Za nami nieco ponad miesiąc funkcjonowania miejskiego lodowiska. Najczęstszym komentarzem, jaki słychać w Ostrowie na jego temat to: Strzał w dziesiątkę! I trudno się z takim stwierdzeniem nie zgodzić – od dnia otwarcia – 6 grudnia – przez miesiąc lodowisko odwiedziło ponad 16 200 osób!
+
Tafla o powierzchni 900 m2 z bandami, część szatniowo-socjalna, toalety dostosowane do potrzeb osób niepełnosprawnych, a także naścienny przewijak dla niemowląt. Obiekt wyposażony w nagłośnienie, kamery monitoringu, suszarkę na 48 par butów, regały na blisko 300 łyżew, a także stanowisko do ich ostrzenia. Do tego teleskopowa trzyrzędowa trybuna, szafki przebieralni, a w holu krzesła i stoliki, przy których można napić się kawy. Nowe lodowisko przyciąga tysiące ostrowian, a także mieszkańców ościennych gmin. Do ich dyspozycji jest aż 280 par nowych łyżew (160 hokejowych i 120 figurowych). Pingwinki umożliwiają naukę jazdy na łyżwach.
– Jako prezydent miasta z uwagą wsłuchuję się w głos mieszkańców i biorę pod uwagę ich obserwacje i spostrzeżenia. Jedną z nich była zbyt mała liczba pingwinków służących do nauki jazdy – na zbliżające się ferie zimowe dostarczymy kolejne cztery. Zamontowaliśmy również zegar, o który dopominali się użytkownicy lodowiska. To model przejściowy, zamówiliśmy bowiem zegar, który poza godziną, pokazywać będzie także temperaturę powietrza – informuje Beata Klimek, prezydent Ostrowa Wielkopolskiego.
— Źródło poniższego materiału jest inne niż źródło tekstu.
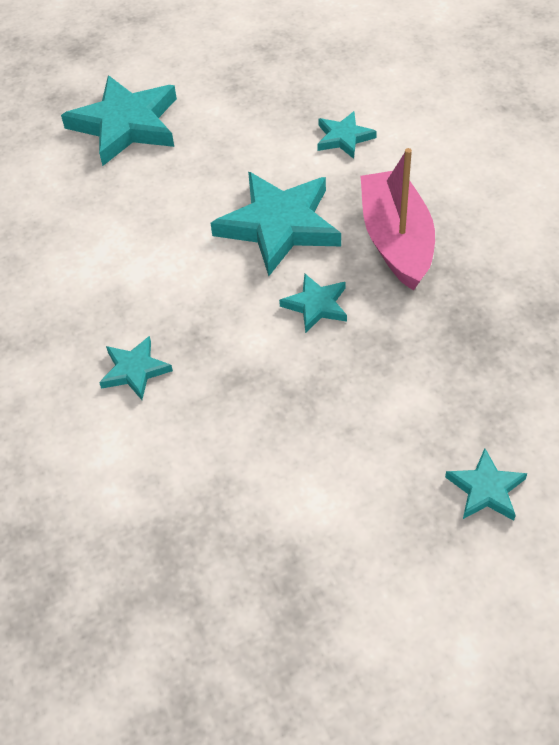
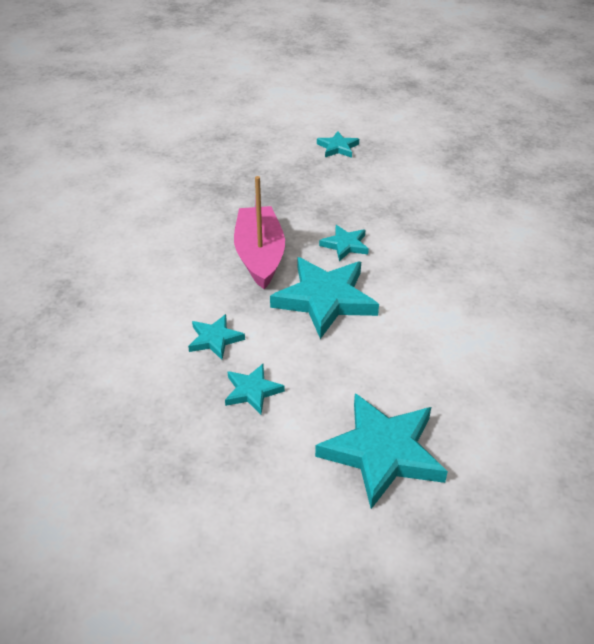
camera: 150 degrees left, 10 degrees down
(134, 370) = (484, 261): turquoise star -> turquoise star (252, 391)
(396, 240) = (260, 255): pink boat -> pink boat turned 150 degrees clockwise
Lodowisko usytuowane jest pomiędzy placem zabaw i siłownią zewnętrzną a skateparkiem. Obok znajduje się również „Orlik”. Lodowisko jest zatem kolejnym, bardzo atrakcyjnym elementem bazy sportowo – rekreacyjnej, która powstaje na tym terenie.
Miasto wybudowało lodowisko kosztem 3,3 mln zł, otrzymało jednak blisko 870 000 zł dofinansowania z Ministerstwa Sportu i Turystyki z pilotażowego Programu rozwoju ponadlokalnej infrastruktury sportowej, co znacznie zmniejszyło koszt inwestycji.
Lodowisko niemal każdego dnia pęka w szwach, Miasto chciałoby jednak dodatkowo poszerzyć ofertę tego obiektu. W tym celu prowadzone są rozmowy, by w okresie letnim funkcjonował tam Park Rozrywki Rodzinnej.
– Po sezonie zimowym obiekt będzie służył sympatykom rolek. Chcemy jednak poszerzyć ofertę i sprawić, by to miejsce było jeszcze bardziej atrakcyjne. Dlatego planujemy przez 4 miesiące w roku stworzyć tam Park Rozrywki Rodzinnej. To bardzo fajna forma spędzania czasu dla rodziców z dziećmi, dziadków z wnukami. To dmuchane zamki, zjeżdżalnie, baseny z piłeczkami, trampoliny, karuzele, czyli różnorodne atrakcje dla dzieci – informuje prezydent miasta.
Tego typu Park wydaje się być bardzo interesującym rozwiązaniem na zagospodarowanie powierzchni lodowiska w okresie letnim. W połowie września wróciłoby tu rolkowisko, by, z początkiem listopada, lodowisko znów było czynne dla miłośników łyżew.
– Chciałabym, by nasz nowy obiekt tętnił życiem przez cały rok – podsumowuje Beata Klimek.